Adalet Zemini (AZ) tarafından 10 Mart’ta düzenlenen panelde çok sayıda konuşmacı bir araya geldi. Toplantılara katılım da büyük oldu. Sadece konuşmacılar değil katılımcılar da görüşlerini açıkladılar. Verimli tartışmalar yaşandı.
Benim toplantıdan sonra aklımda kalan en önemli vurgu ise dünyanın sadece kötülükten, savaştan, militarizmden, sağcı, otoriter eğilimlerden ibaret olmadığı ve içinden geçtiğimiz küresel sağcı ve militarist dalganın da geçici bir karaktere sahip olduğu yönündeki görüşlerdi. Birinci Dünya Savaşı, bu savaşın içinde patlayan devrimler ve isyanlar dalgası. Bu mücadele dalgası 1925-1927 Çin Devrimi’nin yenilgisine kadar sürdü. 1920’lerin sonunda faşizmin yükselişi, kapitalizmin tarihinin en büyük krizi ve dünya savaşını hazırlayan çelişkilerin birikmesi, İkinci Dünya Savaşı, savaşa karşı direniş, refah dönemi, kapitalizmin yapısal krizi, krize tedbir olarak alınan önlemlerin 1968 dünya yangınını başlatması, savaşa, emperyalizme ve kapitalizme karşı dünyayı değiştiren kocaman bir hareketin şekillenmesi, Küba’da, Çin’de ulusal kurtuluş mücadeleleri, Vietnam halkının direnişi, ABD içinde kendi devletlerinin savaşına karşı çıkan benzersiz bir hareketin oluşması. 1970’lerin ortalarından itibaren hareketin geri çekilmesi, askeri darbeler, Teatcher, Reegan gibi liderlerde cisimleşen yeni bir sağ dalga.
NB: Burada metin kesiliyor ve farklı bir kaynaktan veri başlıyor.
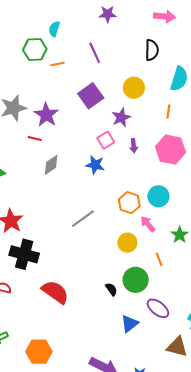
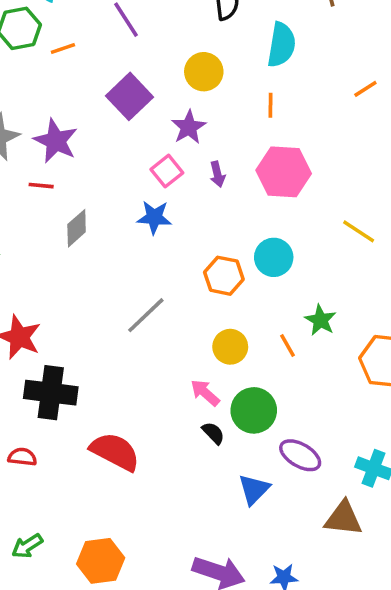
pink arrow: (148, 224) -> (205, 393), moved
orange line: (159, 259) -> (288, 345), moved

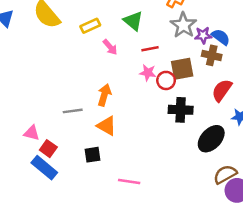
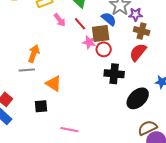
blue semicircle: (221, 37) -> (109, 19), moved
red line: (150, 49) -> (80, 24), moved, turned 56
brown square: (182, 69) -> (101, 34), moved
red semicircle: (222, 90) -> (138, 52), moved
orange arrow: (104, 95) -> (34, 54), moved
Sonra bu dalgaya karşı antikapitalist savaş karşıtı hareketin dünyanın kaderine etki eden birleşik gücü.
AZ panelinde çok sayıda örnekle mücadelenin inişli çıkışlı bu karakterinin altı çizildi. Fakat, süreçlere bir tarihçi gibi yaklaşamayacağımızı, bugün yaşanan gerilemenin kendiliğinden sona ermeyeceğini de biliyoruz. Bu yüzden önemli olan, bugün hangi mücadele dinamikleri öne çekilebilirse, otoriter eğilimlerin püskürtülebileceğini tayin etmek ve mücadele etmeye istekli tüm aktvistlerin bu politikalar etrafında harekete geçmesine yardımcı olmak, mücadelenin olanakları nı yaratmak.
Bu açıdan AZ toplantısında hem savaşın hem de anti demokratik eğilimlerin kapitalizmin kopmaz bir parçası olduğunun birçok konuşmacı tarafından tespit edilmesi, devletlerin baskı mekanizması olarak rolü ve bu rolün demokratik mekanizmaların garantisi olacak kitle hareketleri tarafından denetlenmesi ve giderek geriletilmesi yönündeki tartışmalar, tutulacak politik halkanın hangisi olduğunu da gösteriyor.
Bir araya gelmesi tehlikeli görülen, amiyane tabirle farklı mahallelerin aktivistlerinin kapitalizme karşı birlikte barış ve demokrasi mücadelesi. Bu mücadele sadece kitleselleşme şansına sahip olduğu için değil doğru politikalar etrafında sahici saflaşmalara yardımcı olacağı için de önemli.